At trial, Lesko and Travaglia's sole defense to the charge of first degree murder was that they each lacked the requisite intent to kill. Lesko's counsel argued principally that his client was at most guilty of felony-murder. 1 He argued that in instigating the police chase, defendants planned first to divert the officer from the Stop-and-Go store, and later return to rob the establishment. Therefore, Lesko's lawyer urged, the killing was not pre-meditated, but was the unintended result of a botched robbery attempt. Travaglia's lawyer, meanwhile, emphasized that pulling the trigger had been accidental, a result of the hammer of the gun having slipped as Travaglia aimed at the officer. 2 Neither defendant testified at the guilt phase of the trial. However, statements they made in their taped confessions to the police, which the Commonwealth introduced into evidence, were relied on by defense counsel in support of their respective defense theories.

Rutherford was the Commonwealth's principal witness at trial. Rutherford testified about the Miller homicide 3 and the abduction and killing of Nicholls. Both Lesko and Travaglia objected to Rutherford's testimony of the Nicholls murder.
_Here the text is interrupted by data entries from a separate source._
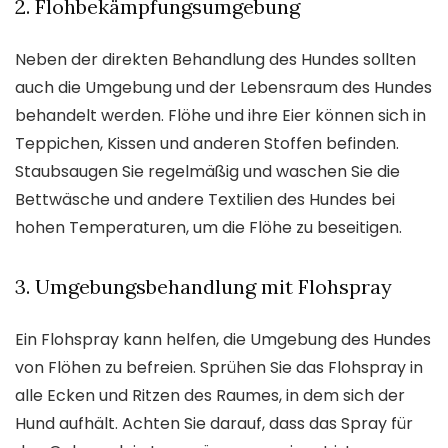
2. Flohbekämpfungsumgebung
Neben der direkten Behandlung des Hundes sollten
auch die Umgebung und der Lebensraum des Hundes
behandelt werden. Flöhe und ihre Eier können sich in
Teppichen, Kissen und anderen Stoffen befinden.
Staubsaugen Sie regelmäßig und waschen Sie die
Bettwäsche und andere Textilien des Hundes bei
hohen Temperaturen, um die Flöhe zu beseitigen.
3. Umgebungsbehandlung mit Flohspray
Ein Flohspray kann helfen, die Umgebung des Hundes
von Flöhen zu befreien. Sprühen Sie das Flohspray in
alle Ecken und Ritzen des Raumes, in dem sich der
Hund aufhält. Achten Sie darauf, dass das Spray für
Initially, both defendants moved to exclude all reference to the Nicholls murder, contending that its sole purpose was to demonstrate defendants' bad character and propensity to commit similar crimes.

The trial judge permitted Rutherford's testimony to prove motive and state of mind. He stated that he was admitting the evidence because it was probative of the Commonwealth's theory that the officer was not killed as a result of an accident, but was killed because he had approached perpetrators of theft and murder in possession of incriminating evidence, namely, Nicholls' stolen car and wallet, and the gun used to shoot Nicholls in the arm when he was first abducted. Both defendants thereafter moved to limit Rutherford's testimony on the Nicholls' murder to establishing only that the car was stolen, Nicholls was murdered, and they possessed items linking them to these prior crimes when Officer Miller approached the car. The trial judge denied the motion, ruling that the details of the Nicholls murder were relevant to petitioner's state of mind. The court explained that the severity of the Nicholls murder, and its temporal proximity, made it more likely than not that the defendants would attempt to avoid apprehension at any cost, going so far as to murder a police officer.

After determining that the evidence was admissible to prove motive or intent, the trial judge balanced the testimony's probative value against its potential for prejudice, as Pennsylvania law requires. He concluded that the former outweighed the latter, as the testimony reduced the possibility that the killing of Miller was done without intent, or by accident, and could prove essential in establishing the degree of murder. He therefore allowed the jury to hear Rutherford's full account of the Nicholls homicide.